Febbe created this revision.Feb 12 2023, 5:14 PM
Herald added a project: Restricted Project. · View Herald TranscriptFeb 12 2023, 5:14 PM
Febbe requested review of this revision.Feb 12 2023, 5:14 PM
Herald added a project: Restricted Project. · View Herald TranscriptFeb 12 2023, 5:14 PM
Herald added a subscriber: cfe-commits. · View Herald Transcript
Febbe added a project: Restricted Project.Feb 12 2023, 5:15 PM
HazardyKnusperkeks requested changes to this revision.Feb 13 2023, 12:10 PM

I can see that this is maybe useful, but that have to be behind a new option, which is turned off by default. And a big no to changing the existing tests, you may add new stuff.

This revision now requires changes to proceed.Feb 13 2023, 12:10 PM
Febbe added a comment.Feb 13 2023, 1:20 PM

@HazardyKnusperkeks thank you for the review, I would add another option, but I don't know a good name. I would propose a

boolean IncludeDeduplicateInAllBlocks which defaults to zero.

First an Include, to keep include-sorting related options together in the documentation (sorted by name not by category)
DeduplicateInAllBlocks self explaining name.

But IncludeDeduplication with the enum states IDD_SameBlock(default) and IDD_ALL would also an option.
The latter has the advantage, that an expansion of this option would not require the adjustment of tests.

What's your preference?

@HazardyKnusperkeks thank you for the review, I would add another option, but I don't know a good name. I would propose a

boolean IncludeDeduplicateInAllBlocks which defaults to zero.

First an Include, to keep include-sorting related options together in the documentation (sorted by name not by category)
DeduplicateInAllBlocks self explaining name.

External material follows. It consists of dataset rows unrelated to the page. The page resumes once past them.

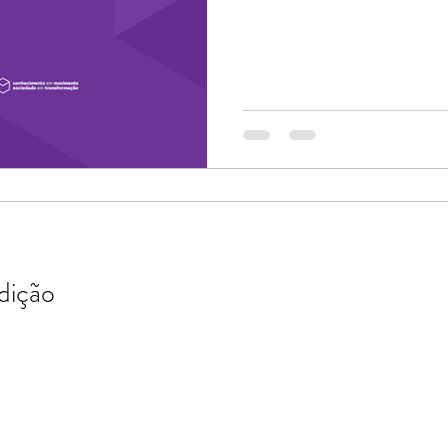
auí 7ª Edição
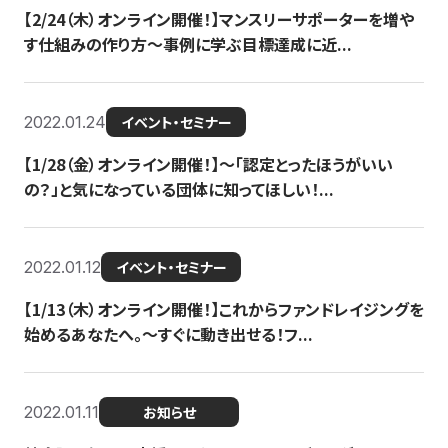
【2/24（木）オンライン開催！】マンスリーサポーターを増や
す仕組みの作り方〜事例に学ぶ目標達成に近...
2022.01.24
イベント・セミナー
【1/28（金）オンライン開催！】〜「認定とったほうがいい
の？」と気になっている団体に知ってほしい！...
2022.01.12
イベント・セミナー
【1/13（木）オンライン開催！】これからファンドレイジングを
始めるあなたへ。〜すぐに動き出せる！フ...
2022.01.11
お知らせ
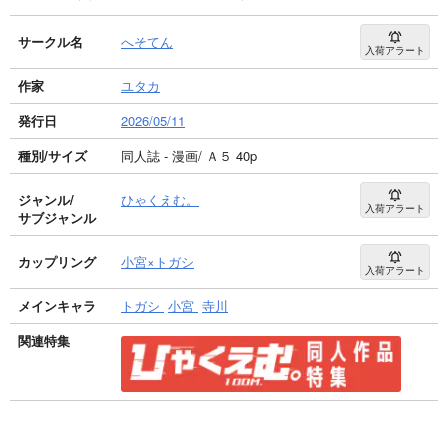
サークル名
へそてん
入荷アラート
作家
ユタカ
発行日
2026/05/11
種別/サイズ
同人誌 - 漫画/ Ａ５ 40p
ジャンル/
ひゃくえむ。
入荷アラート
サブジャンル
カップリング
小宮×トガシ
入荷アラート
メインキャラ
トガシ
小宮
寺川
関連特集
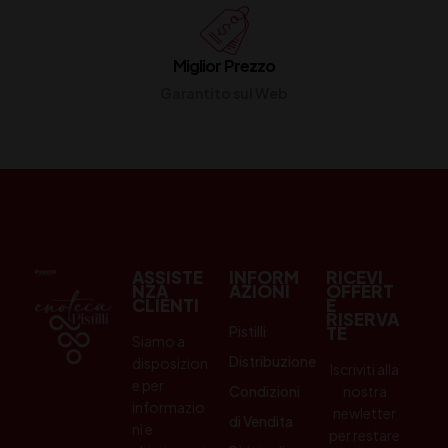
Miglior Prezzo
Garantito sul Web
ASSISTE
INFORM
RICEVI
NZA
AZIONI
OFFERT
CLIENTI
E
RISERVA
Pistilli
TE
Siamo a
Distribuzione
disposizion
Iscriviti alla
e per
Condizioni
nostra
informazio
newletter
di Vendita
ni e
per restare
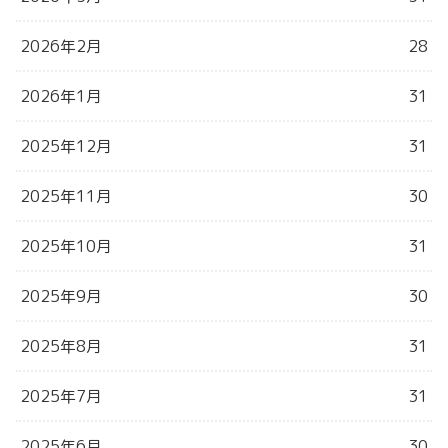
2026年2月
28
2026年1月
31
2025年12月
31
2025年11月
30
2025年10月
31
2025年9月
30
2025年8月
31
2025年7月
31
2025年6月
30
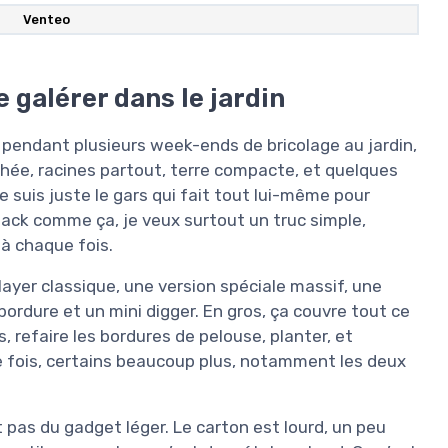
Venteo
e galérer dans le jardin
pendant plusieurs week-ends de bricolage au jardin,
achée, racines partout, terre compacte, et quelques
je suis juste le gars qui fait tout lui-même pour
pack comme ça, je veux surtout un truc simple,
s à chaque fois.
layer classique, une version spéciale massif, une
bordure et un mini digger. En gros, ça couvre tout ce
s, refaire les bordures de pelouse, planter, et
une fois, certains beaucoup plus, notamment les deux
t pas du gadget léger. Le carton est lourd, un peu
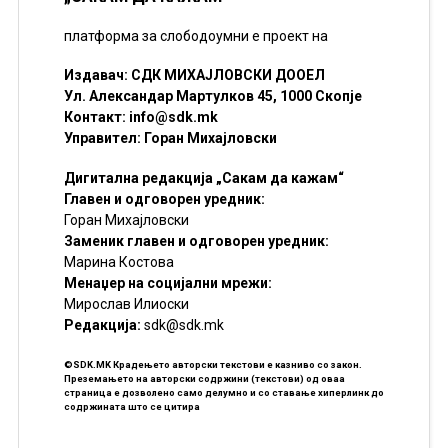
платформа за слободоумни е проект на
Издавач: СДК МИХАЈЛОВСКИ ДООЕЛ
Ул. Александар Мартулков 45, 1000 Скопје
Контакт:
info@sdk.mk
Управител: Горан Михајловски
Дигитална редакција „Сакам да кажам“
Главен и одговорен уредник:
Горан Михајловски
Заменик главен и одговорен уредник:
Марина Костова
Менаџер на социјални мрежи:
Мирослав Илиоски
Редакцијa:
sdk@sdk.mk
©SDK.MK Крадењето авторски текстови е казниво со закон.
Преземањето на авторски содржини (текстови) од оваа
страница е дозволено само делумно и со ставање хиперлинк до
содржината што се цитира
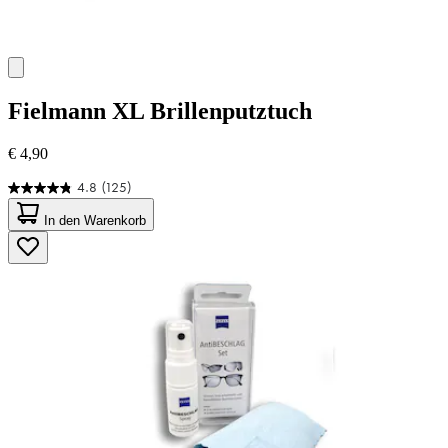
Fielmann
XL Brillenputztuch
€ 4,90
4.8
(125)
4.8
von
In den Warenkorb
5
Sternen.
125
Bewertungen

But IncludeDeduplication with the enum states IDD_SameBlock(default) and IDD_ALL would also an option.
The latter has the advantage, that an expansion of this option would not require the adjustment of tests.

What's your preference?

The enum is the better variant, I'd add the Off/None variant in the same breath. But the name has to be better, you don't need to start it with Include, since D138446 we can link to other options and that should happen. So a more natural name would be DeduplicateIncludeDirectives.

MyDeveloperDay requested changes to this revision.EditedApr 17 2023, 12:40 AM

I know it might not seem an obvious use case but there really isn't a requirement to not include header files more than once.. imagine if I have

#define ARCH "win32"
#include "MyDataStructThatContainsPlaformSpecificNamesUsingARCH.h"
#define ARCH "win64"
#include "MyDataStructThatContainsPlaformSpecificNamesUsingARCH.h"

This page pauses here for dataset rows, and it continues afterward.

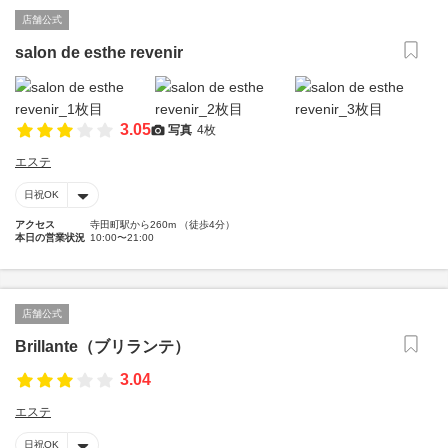
店舗公式
salon de esthe revenir
3.05
写真
4枚
エステ
日祝OK
アクセス
寺田町駅から260m （徒歩4分）
本日の営業状況
10:00〜21:00
店舗公式
Brillante（ブリランテ）
3.04
エステ
日祝OK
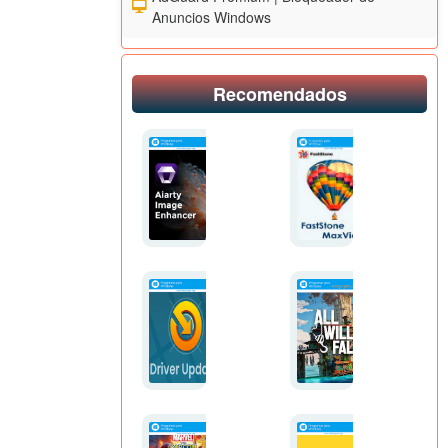
Anuncios Windows
Recomendados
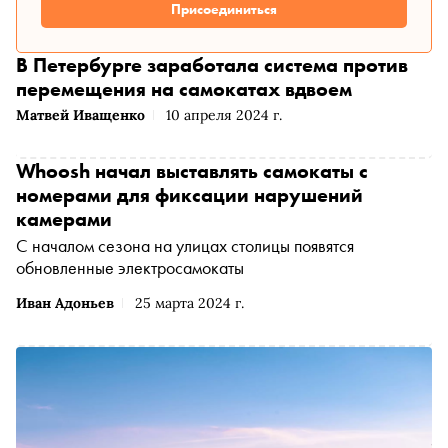
Присоединиться
В Петербурге заработала система против
перемещения на самокатах вдвоем
Матвей Иващенко
10 апреля 2024 г.
Whoosh начал выставлять самокаты с
номерами для фиксации нарушений
камерами
С началом сезона на улицах столицы появятся
обновленные электросамокаты
Иван Адоньев
25 марта 2024 г.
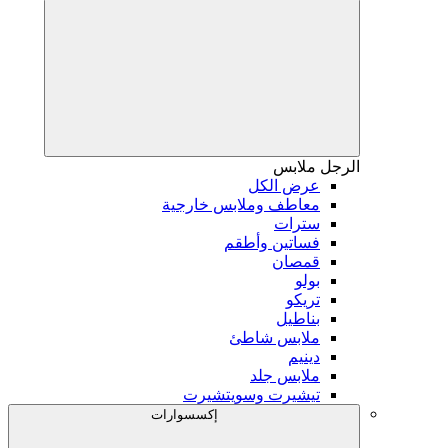
الرجل
ملابس
عرض الكل
معاطف وملابس خارجية
سترات
فساتين وأطقم
قمصان
بولو
تريكو
بناطيل
ملابس شاطئ
دينيم
ملابس جلد
تيشيرت وسويتشيرت
إكسسوارات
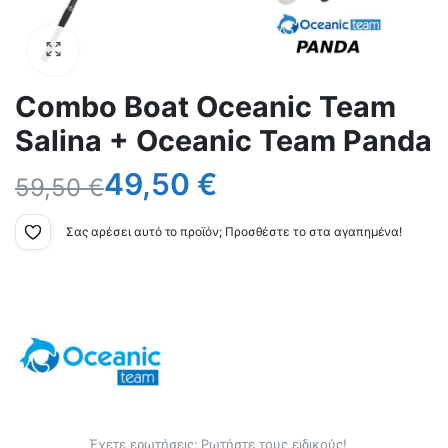
Combo Boat Oceanic Team
Salina + Oceanic Team Panda
49,50
€
59,50
€
Σας αρέσει αυτό το προϊόν; Προσθέστε το στα αγαπημένα!
Έχετε ερωτήσεις; Ρωτήστε τους ειδικούς!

Its not nice, but just because I include it twice doesn't mean its wrong? This change would break code written that way, No?

clang/unittests/Format/SortIncludesTest.cpp
927

Please don't change existing tests

Febbe added a comment.Apr 17 2023, 2:32 AM

I know it might not seem an obvious use case but there really isn't a requirement to not include header files more than once.. imagine if I have

#define ARCH "win32"
#include "MyDataStructThatContainsPlaformSpecificNamesUsingARCH.h"
#define ARCH "win64"
#include "MyDataStructThatContainsPlaformSpecificNamesUsingARCH.h"

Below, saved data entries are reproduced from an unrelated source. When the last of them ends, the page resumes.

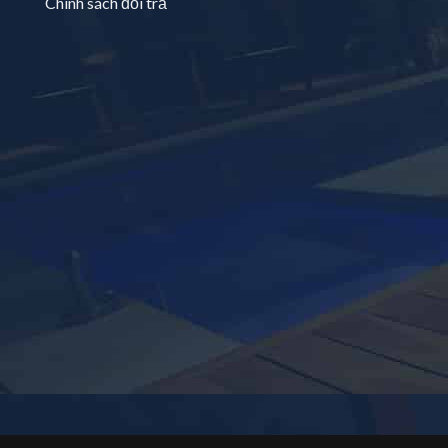
Chính sách đổi trả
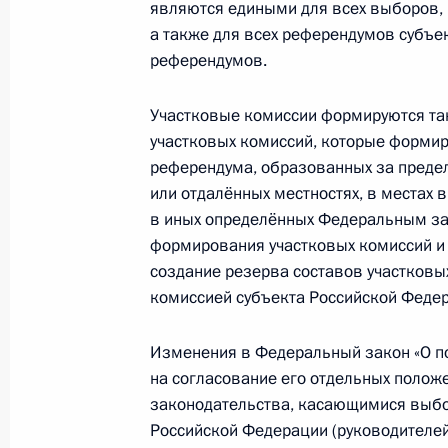
являются едиными для всех выборов, 
а также для всех референдумов субъе
референдумов.
Внесены изменения в порядок назн
мирового судьи
Участковые комиссии формируются так
участковых комиссий, которые формиру
4 октября 2012 года, 11:30
референдума, образованных за предел
или отдалённых местностях, в местах
в иных определённых Федеральным за
Подписан закон о ратификации ро
формирования участковых комиссий и 
двойного налогообложения
создание резерва составов участковы
комиссией субъекта Российской Феде
4 октября 2012 года, 11:00
Изменения в Федеральный закон «О п
на согласование его отдельных поло
Внесены изменения в закон об ава
законодательства, касающимися выбо
спасателей
Российской Федерации (руководителе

Its not nice, but just because I include it twice doesn't mean its wrong? This change would break code written that way, No?

Mhh, I need to test that. But you are right, if it removes the header in one of the conditional preprocessor blocks, it would be very bad.
Regarding normal blocks, the behavior was already inconsistent, as soon to reorder blocks was activated:
Blocks are merged if possible, then de-duplicated and split again. So I just made the behavior more consistent here.

Regarding the comment that I must not change existing tests: I think this rule is too strict, because those tests are mostly regression tests.
But a regression tests does not test for correctness. So if a test had already a wrong assumption, it must be changeable.
Also, when a behavior is now undesirable, it should be possible to adapt them.
I would say in this case I should replace the test with your case, to reflect that includes must not be removed, when they are in different conditional preprocessor blocks.
That the different "modi" should be more consistent is in my opinion desirable.

Last but not least, I currently have nearly zero free time, so I would like to pause this and my other phab until my thesis is done.

Regarding the comment that I must not change existing tests: I think this rule is too strict, because those tests are mostly regression tests.
But a regression tests does not test for correctness. So if a test had already a wrong assumption, it must be changeable.

I don't agree, you are making the assumption that the default behaviour should now be different from what is was before, we have 100,000+ of users did you canvas them to ask if we wanted your suggested correct behaviour? (especially when someone has split their includes into a separate include group? I assume for a reason)

What would be their recourse if they didn't want the duplicate removed across groups, I don't see one? are you expecting them to // clang-format on/off

Ultimately we try not to change the default behaviour, if we think the behaviour is useful (and this could be), we ask that its put behind a new "Option" and that by default its off.

SortIncludes was latterly considered a contentious addition and has been proved to alter code in a well publicized example, in hindsight most people think it should have been off by default. I don't like making assumptions that we should turn something on, that others might not want/need or desire. This feels like one of those and something that could break code.

I personally follow a Beyoncé rule when it comes to unit tests... "If I like it I should have put a test on it", if the test is there, I need to be persuaded the test is very wrong before I'm happy to let it be changed to a new behaviour.

FWIW, these are not just regression tests, they assert that the behaviour is as the author desired and that is considered correctness until proven otherwise, any new author needs to respect that, or prove its a genuine bug and not just a matter of style/opinion.

Febbe added a comment.Apr 19 2023, 6:12 AM

Actually, I already wanted to add an enum, controlling this behavior.
But even with an enum, this check should only remove includes in consecutive blocks, which could be relocated (are not split by #defines or a comment)
Or I should add the options to DeduplicateIncludeDirectives: {DID_InSameBlock (default), DID_Never, DID_Allways, DID_OnlyConsecutiveBlocks}

Note, that I use DID_InSameBlock as default, because that's the current behavior, even many people would like to have it off by default.

Regarding the breaking of current features: What would you do, if a break is necessary, to implement a way more useful feature or to fix a huge issue/bug?
Would you just infer a new version number? (I personally don't like the idea of having version numbers for specific tests, but that would be the easiest way to keep compatibility with old configurations and codebases).
Of course, the assumptions must be proven, as you said.